• EXCERPT
══════

When Jorgeson spoke to me again by phone on Jan. 23, he was standing atop Turtleback Dome in Yosemite, where he was shooting a cover for Vanity Fair.
To the climbers’ utter surprise, they have become pop-up heroes, Twitter-age symbols of grand adventure. They are expected to reap professional and financial gain from their triumph, but Jorgeson is determined to bend the attention to higher purposes.
“I think the Dawn Wall has given climbing a lot of great global visibility already,” he said, openly wondering how greater money and influence might benefit not just him and Caldwell, but others in the sport. “I imagine it will be easier to accomplish the goals we set forth, but in radically new ways because of the resources at our disposal. Which is exciting.”
For Jorgeson, many of those goals will be articulated through Pro Climbers International, the organization he and Klassen founded in 2009. PCI promotes and advocates for climbers and sets up instructional events across the country. Jorgeson said he is determined to help other up-and-coming climbers avoid the inequity he said he sometimes experienced at the hands of sponsors.
Klassen is convinced Jorgeson has the goods to propel rock climbing onto a bigger stage, and that now is precisely the time to do it.
“It’s a lot like surfing was in 1967,” Klassen said. “This is that seminal moment, and Kevin is in a position to carry the conversation.”

══════

• PROBLEMS TO WORK ON
[1] List the activities the excerpt says Pro Climbers International carries out.
[2] Answer these questions using the excerpt:
(a) On what date did Jorgeson speak by phone from atop Turtleback Dome?
(b) In what year was Pro Climbers International founded?
(c) To what year in surfing does Klassen compare the present moment in climbing?

[Chart analysis data]
══════

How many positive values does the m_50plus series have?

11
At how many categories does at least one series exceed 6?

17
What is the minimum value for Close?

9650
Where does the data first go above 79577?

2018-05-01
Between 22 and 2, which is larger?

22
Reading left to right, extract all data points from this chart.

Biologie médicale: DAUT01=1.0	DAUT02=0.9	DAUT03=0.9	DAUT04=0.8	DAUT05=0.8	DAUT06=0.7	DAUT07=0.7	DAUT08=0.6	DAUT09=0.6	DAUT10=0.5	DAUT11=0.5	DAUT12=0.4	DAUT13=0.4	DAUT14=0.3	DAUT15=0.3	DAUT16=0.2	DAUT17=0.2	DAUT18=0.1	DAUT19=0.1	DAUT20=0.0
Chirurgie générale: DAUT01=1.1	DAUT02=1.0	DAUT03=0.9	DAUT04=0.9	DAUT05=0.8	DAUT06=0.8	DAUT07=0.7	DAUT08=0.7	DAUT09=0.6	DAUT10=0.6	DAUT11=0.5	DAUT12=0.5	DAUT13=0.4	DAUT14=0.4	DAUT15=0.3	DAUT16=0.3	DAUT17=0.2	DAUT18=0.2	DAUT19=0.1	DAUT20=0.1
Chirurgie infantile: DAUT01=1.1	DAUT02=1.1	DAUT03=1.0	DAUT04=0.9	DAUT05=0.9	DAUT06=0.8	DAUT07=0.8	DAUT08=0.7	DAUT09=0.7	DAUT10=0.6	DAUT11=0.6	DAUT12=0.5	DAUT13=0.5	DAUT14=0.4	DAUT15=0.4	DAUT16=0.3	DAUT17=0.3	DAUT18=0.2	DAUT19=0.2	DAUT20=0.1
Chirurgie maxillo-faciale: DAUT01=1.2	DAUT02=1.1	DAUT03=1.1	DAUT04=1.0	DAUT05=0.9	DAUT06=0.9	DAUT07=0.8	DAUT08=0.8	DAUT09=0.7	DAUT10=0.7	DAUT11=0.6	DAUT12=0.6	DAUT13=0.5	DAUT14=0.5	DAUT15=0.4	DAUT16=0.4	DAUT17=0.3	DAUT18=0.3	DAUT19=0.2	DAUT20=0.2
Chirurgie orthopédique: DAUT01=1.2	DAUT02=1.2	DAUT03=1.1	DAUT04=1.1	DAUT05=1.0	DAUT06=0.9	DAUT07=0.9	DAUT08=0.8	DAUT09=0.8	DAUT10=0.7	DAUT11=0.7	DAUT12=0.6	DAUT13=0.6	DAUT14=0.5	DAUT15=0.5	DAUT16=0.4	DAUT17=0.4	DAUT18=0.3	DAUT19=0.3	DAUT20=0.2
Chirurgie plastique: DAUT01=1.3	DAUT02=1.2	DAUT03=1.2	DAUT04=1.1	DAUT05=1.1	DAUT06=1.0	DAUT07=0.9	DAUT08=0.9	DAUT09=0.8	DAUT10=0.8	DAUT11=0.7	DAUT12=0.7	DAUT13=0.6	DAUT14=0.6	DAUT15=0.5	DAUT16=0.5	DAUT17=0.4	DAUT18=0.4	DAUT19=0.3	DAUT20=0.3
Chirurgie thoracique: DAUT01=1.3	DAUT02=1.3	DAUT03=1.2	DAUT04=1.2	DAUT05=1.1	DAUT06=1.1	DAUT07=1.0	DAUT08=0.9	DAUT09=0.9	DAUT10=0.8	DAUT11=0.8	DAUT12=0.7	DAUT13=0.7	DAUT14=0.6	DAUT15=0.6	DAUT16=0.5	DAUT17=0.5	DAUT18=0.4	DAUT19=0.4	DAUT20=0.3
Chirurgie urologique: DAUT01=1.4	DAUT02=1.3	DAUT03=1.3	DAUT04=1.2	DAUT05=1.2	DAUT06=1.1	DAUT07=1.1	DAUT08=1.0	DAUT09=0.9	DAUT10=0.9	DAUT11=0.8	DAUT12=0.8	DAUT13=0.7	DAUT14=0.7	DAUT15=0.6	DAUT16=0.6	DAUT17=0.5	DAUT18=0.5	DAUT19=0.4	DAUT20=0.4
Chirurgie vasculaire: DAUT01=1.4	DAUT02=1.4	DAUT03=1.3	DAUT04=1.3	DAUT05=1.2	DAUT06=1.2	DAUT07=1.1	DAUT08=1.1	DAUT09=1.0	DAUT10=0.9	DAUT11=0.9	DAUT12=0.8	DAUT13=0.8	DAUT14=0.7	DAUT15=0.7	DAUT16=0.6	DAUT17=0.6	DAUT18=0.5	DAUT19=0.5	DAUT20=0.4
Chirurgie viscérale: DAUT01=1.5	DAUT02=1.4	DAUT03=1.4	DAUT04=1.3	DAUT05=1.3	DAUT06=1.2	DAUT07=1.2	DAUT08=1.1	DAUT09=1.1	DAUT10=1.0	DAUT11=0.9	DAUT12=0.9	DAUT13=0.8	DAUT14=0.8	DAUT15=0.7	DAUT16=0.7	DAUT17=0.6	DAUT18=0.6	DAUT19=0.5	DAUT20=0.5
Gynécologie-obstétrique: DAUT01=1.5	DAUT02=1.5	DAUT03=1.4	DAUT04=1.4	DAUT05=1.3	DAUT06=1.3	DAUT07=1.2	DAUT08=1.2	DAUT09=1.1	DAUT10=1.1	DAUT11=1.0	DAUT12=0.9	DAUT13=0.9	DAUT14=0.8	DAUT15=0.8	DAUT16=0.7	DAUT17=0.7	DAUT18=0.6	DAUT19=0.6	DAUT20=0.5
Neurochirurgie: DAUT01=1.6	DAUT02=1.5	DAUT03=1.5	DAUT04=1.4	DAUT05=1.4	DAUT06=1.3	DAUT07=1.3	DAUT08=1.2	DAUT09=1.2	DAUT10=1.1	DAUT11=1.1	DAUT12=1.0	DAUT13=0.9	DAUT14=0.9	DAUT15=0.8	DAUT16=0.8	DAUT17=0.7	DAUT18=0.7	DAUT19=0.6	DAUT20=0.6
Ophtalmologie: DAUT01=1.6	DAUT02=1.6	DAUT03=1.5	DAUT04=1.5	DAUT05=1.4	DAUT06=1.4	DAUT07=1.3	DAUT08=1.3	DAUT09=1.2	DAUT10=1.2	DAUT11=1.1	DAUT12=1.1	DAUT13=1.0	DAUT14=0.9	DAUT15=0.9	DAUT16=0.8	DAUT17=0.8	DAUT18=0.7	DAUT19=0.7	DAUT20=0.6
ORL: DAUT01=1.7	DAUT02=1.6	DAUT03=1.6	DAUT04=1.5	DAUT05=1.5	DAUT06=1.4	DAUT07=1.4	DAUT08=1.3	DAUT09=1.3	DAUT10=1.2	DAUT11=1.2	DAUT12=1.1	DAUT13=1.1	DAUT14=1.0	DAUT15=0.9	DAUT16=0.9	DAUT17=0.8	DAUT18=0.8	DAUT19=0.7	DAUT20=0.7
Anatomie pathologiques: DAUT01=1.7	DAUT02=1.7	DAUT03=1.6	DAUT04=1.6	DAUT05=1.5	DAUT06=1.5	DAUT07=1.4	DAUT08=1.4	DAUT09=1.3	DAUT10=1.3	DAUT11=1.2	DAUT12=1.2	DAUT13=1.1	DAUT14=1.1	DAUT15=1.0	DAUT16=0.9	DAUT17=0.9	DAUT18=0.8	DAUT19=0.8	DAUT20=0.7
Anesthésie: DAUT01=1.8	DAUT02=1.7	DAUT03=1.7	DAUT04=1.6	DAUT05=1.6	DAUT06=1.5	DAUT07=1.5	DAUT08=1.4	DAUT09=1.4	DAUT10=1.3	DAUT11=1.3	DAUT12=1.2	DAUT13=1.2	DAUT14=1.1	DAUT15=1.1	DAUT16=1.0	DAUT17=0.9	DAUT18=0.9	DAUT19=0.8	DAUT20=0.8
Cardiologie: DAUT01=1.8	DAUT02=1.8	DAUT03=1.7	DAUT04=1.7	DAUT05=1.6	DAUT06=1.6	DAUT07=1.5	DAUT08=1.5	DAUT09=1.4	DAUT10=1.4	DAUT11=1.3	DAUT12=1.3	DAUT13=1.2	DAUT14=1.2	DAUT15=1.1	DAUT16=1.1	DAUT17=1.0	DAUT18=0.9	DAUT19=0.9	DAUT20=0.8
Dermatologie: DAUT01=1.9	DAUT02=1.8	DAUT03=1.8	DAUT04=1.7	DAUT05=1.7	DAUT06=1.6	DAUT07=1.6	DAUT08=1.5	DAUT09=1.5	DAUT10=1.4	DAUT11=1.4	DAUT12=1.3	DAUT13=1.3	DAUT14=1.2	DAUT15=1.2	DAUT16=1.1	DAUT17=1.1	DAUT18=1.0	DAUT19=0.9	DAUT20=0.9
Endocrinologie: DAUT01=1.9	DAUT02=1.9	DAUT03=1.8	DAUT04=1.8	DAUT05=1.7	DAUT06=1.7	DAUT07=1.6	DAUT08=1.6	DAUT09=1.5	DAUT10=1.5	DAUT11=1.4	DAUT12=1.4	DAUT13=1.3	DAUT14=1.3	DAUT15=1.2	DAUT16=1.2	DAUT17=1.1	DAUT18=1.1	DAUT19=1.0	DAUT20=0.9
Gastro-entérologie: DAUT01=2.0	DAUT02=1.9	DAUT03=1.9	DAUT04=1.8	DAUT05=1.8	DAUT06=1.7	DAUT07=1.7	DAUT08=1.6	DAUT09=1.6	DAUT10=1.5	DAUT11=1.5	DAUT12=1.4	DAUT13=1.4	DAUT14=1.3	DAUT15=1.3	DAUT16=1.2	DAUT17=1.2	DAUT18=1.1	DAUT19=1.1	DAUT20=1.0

══════

• COMPLETED EXERCISE
[1]
- Promotes climbers
- Advocates for climbers
- Sets up instructional events across the country

[2]
(a) Jan. 23
(b) 2009
(c) 1967